Met de extreme werklust in het achterhoofd waarmee hij in de afgelopen vijf jaar maar liefst vijftien projecten uitbracht, is het niet vreemd dat hij opgebrand dreigde te raken. “Op het moment dat ik naar de stage loop gaat de knop sowieso om, maar ik had de laatste tijd niet echt dat ik onderweg naar een optreden dat gevoel had van ‘Oké! Showtime!’” geeft hij toe. “Nu kan ik zaterdag een voetbalwedstrijd kijken als ik daar zin in heb. Als ik nu shows zou kunnen doen, is de energie weer daar.”

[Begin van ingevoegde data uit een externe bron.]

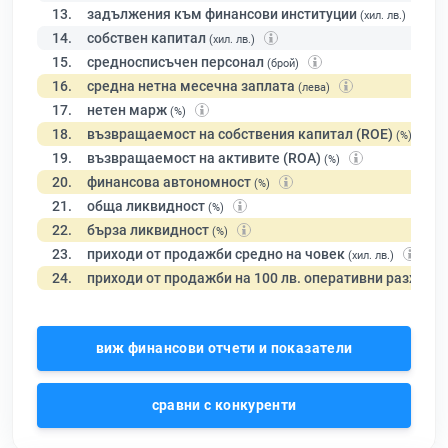
13.
задължения към финансови институции
(хил. лв.)
14.
собствен капитал
(хил. лв.)
15.
средносписъчен персонал
(брой)
16.
средна нетна месечна заплата
(лева)
17.
нетен марж
(%)
18.
възвращаемост на собствения капитал (ROE)
(%)
19.
възвращаемост на активите (ROA)
(%)
20.
финансова автономност
(%)
21.
обща ликвидност
(%)
22.
бърза ликвидност
(%)
23.
приходи от продажби средно на човек
(хил. лв.)
24.
приходи от продажби на 100 лв. оперативни разходи
виж финансови отчети и показатели
сравни с конкуренти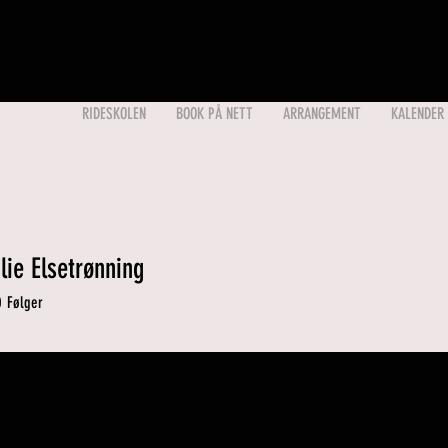
RIDESKOLEN
BOOK PÅ NETT
ARRANGEMENT
KALENDER
lie Elsetrønning
0
Følger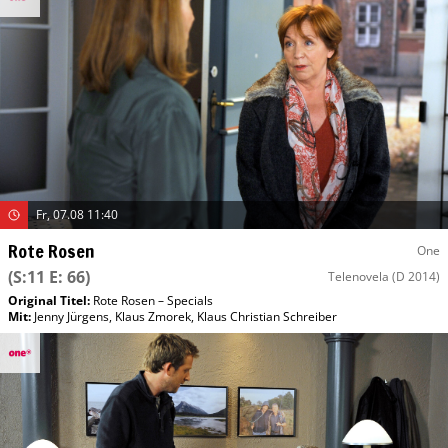
Fr, 07.08 11:40
Rote Rosen
One
(S:11 E: 66)
Telenovela
(D 2014)
Original Titel:
Rote Rosen – Specials
Mit
:
Jenny Jürgens
,
Klaus Zmorek
,
Klaus Christian Schreiber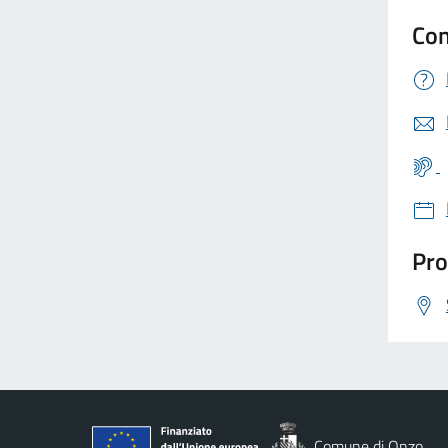
Con
Pro
Comune di Onzo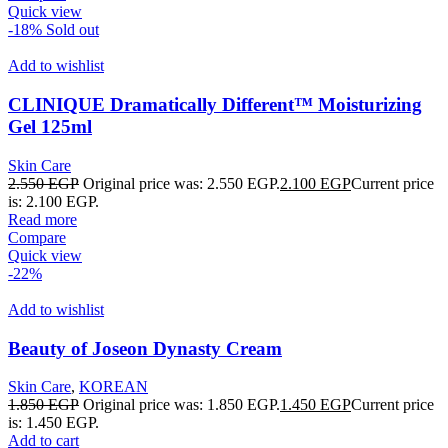
Quick view
-18%
Sold out
Add to wishlist
CLINIQUE Dramatically Different™ Moisturizing
Gel 125ml
Skin Care
2.550
EGP
Original price was: 2.550 EGP.
2.100
EGP
Current price
is: 2.100 EGP.
Read more
Compare
Quick view
-22%
Add to wishlist
Beauty of Joseon Dynasty Cream
Skin Care
,
KOREAN
1.850
EGP
Original price was: 1.850 EGP.
1.450
EGP
Current price
is: 1.450 EGP.
Add to cart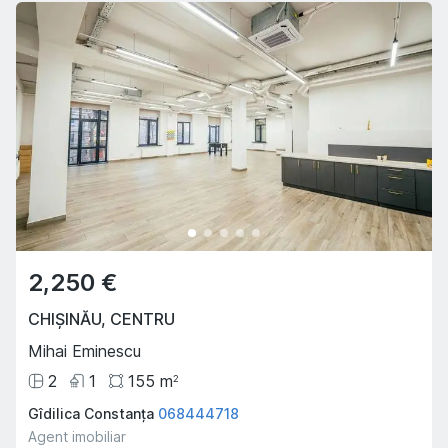
2,250 €
CHIȘINĂU
,
CENTRU
Mihai Eminescu
2
1
155
m
2
Gîdilica Constanța
068444718
Agent imobiliar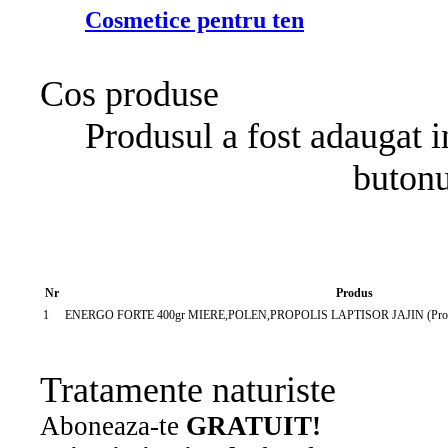
Cosmetice pentru ten
Cos produse
Produsul a fost adaugat i
buton
Nr
Produs
1
ENERGO FORTE 400gr MIERE,POLEN,PROPOLIS LAPTISOR JAJIN (Produs
Tratamente naturiste
Aboneaza-te
GRATUIT!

Bovendien was het de bedoeling helemaal niet dat hij nu in Nederland zou zijn, laat staan aan huis gekluisterd. Sevn had dit jaar drie maanden lang in Engeland moeten zitten. “De vibe proeven, daar studio sessies doen, clips schieten. Kijken hoe het uitpakt. Er zijn veel connecties die ik heb gelegd die goed lopen daar, maar ik wil niet te vroeg juichen”, meldt hij met enige bescheidenheid. Misschien is het een spoortje van de Nederlandse neiging de kop niet boven het maaiveld uit te steken, maar voor wie zijn discografie kent, kan het onmogelijk als een vreemde stap klinken. Die verraadde immers altijd al een fascinatie voor Engelse sounds.

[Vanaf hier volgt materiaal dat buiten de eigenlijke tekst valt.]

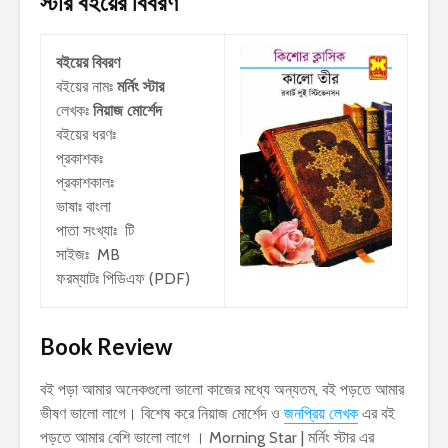
স্টার
বইয়ের বিবরণ
বইয়ের বিবরণ
বইয়ের নামঃ
মর্নিং স্টার
লেখকঃ
নিয়াজ মোর্শেদ
বইয়ের ধরণঃ
প্রকাশকঃ
প্রকাশকালঃ
ভাষাঃ বাংলা
পাতা সংখ্যাঃ টি
সাইজঃ MB
ফরম্যাটঃ পিডিএফ (PDF)
Book Review
বই পড়া আমার অনেকগুলো ভালো কাজের মধ্যে অন্যতম, বই পড়তে আমার
ভীষণ ভালো লাগে। বিশেষ করে নিয়াজ মোর্শেদ ও
জনপ্রিয় লেখক
এর বই
পড়তে আমার বেশি ভালো লাগে । Morning Star | মর্নিং স্টার এর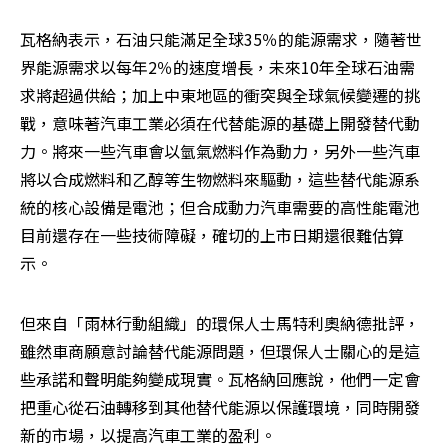
瓦格納表示，石油只能滿足全球35％的能源需求，隨著世
界能源需求以每年2％的速度增長，未來10年全球石油需
求將超過供給；加上中東地區的衝突與全球氣候變遷的挑
戰，意味著汽車工業必須在代替能源的基礎上開發替代動
力。將來一些汽車會以氫氣燃料作為動力，另外一些汽車
將以合成燃料和乙醇等生物燃料來驅動，這些替代能源系
統的核心設備是電池；但合成動力汽車需要的高性能電池
目前還存在一些技術障礙，確切的上市日期還很難估算
示。
但來自「雨林行動組織」的環保人士馬特利奧納德批評，
雖然車商願意討論替代能源問題，但環保人士關心的是這
些承諾和聲明能夠變成現實。瓦格納回應說，他們一定會
把重心從石油轉移到其他替代能源以保護環境，同時開發
新的市場，以提高汽車工業的盈利。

“Ik zou eigenlijk naar Engeland gaan, na Twenty Four Sevn Vol. 4. Toen kwam dat hele corona gebeuren”, zegt hij op een manier die de Britten zouden omschrijven als ‘matter-of-factly’. “Maar ik zat al op een punt dat ik niet zo goed meer wist wat voor muziek ik in Nederland moest maken. Ik heb heel veel al geprobeerd. Ik kan wel zeggen dat ik alles waar ik me comfortabel bij voel, al heb geprobeerd.”

Het oeuvre dat hij opgebouwd heeft, begint inderdaad bij keiharde straatrap over donkere trapbeats, herintroduceerde grime bij een nieuwe generatie van het Nederlands publiek, verwerkte invloeden uit 2step, dancehall en afrobeats, en kent met Sirius zelfs een album vol dansbare, poppy tunes. “Mensen vergeten dat voor mij allemaal heel snel is gegaan. Ik heb in mijn eerste jaar bijna overal gestaan, en als ik iets niet gedaan heb in mijn tweede jaar wel. Muziek heb ik meer gemaakt dan wie dan ook. Wat ga je doen? Weer een EP of een album droppen? Ik heb een uitdaging nodig, en ik denk dat dit de juiste is.”

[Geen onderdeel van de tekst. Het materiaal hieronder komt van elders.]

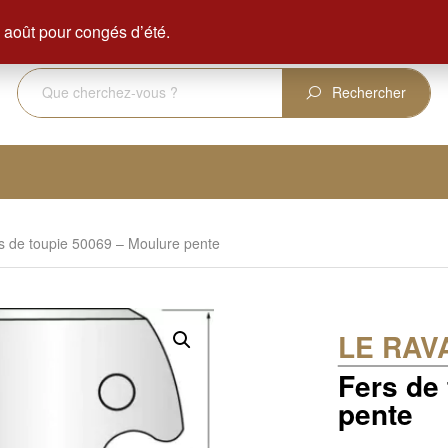
ENVOI GRATUIT DÈS 350 € D'ACHAT
août pour congés d’été.
Rechercher
s de toupie 50069 – Moulure pente
LE RAV
Fers de
pente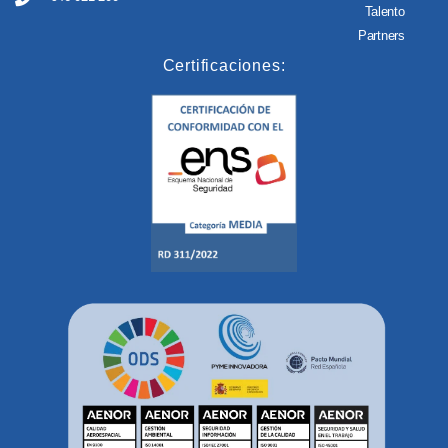
Talento
Partners
Certificaciones:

SEVN ALIAS | Foto: Martika Avalon
Foto: Martika Avalon

Met de remix van Headie One’s ‘Ain’t It Different’, waarop hij als feature te horen is naast de gastheer, Stormzy en AJ Tracey, lanceert hij zich richting het Britse publiek. Toch volgt deze track slechts enkele weken op de release van een gloednieuw Nederlands album: Bogey 4 The Win. Het was de samenwerking met producer p.APE die ervoor zorgde dat dit slotstuk überhaupt tot stand kwam. “Toen ik met hem zat heeft me dat nieuwe energie gegeven. Ik kwam de eerste dag meteen met twee of drie tracks de studio uit, en had het idee dat ik dat moest vasthouden. Toen hebben we meteen twee weken sessies gepland. Ik ging volop door, twee weken lang, elke dag sessies. Daar is tachtig procent van het album uitgekomen.”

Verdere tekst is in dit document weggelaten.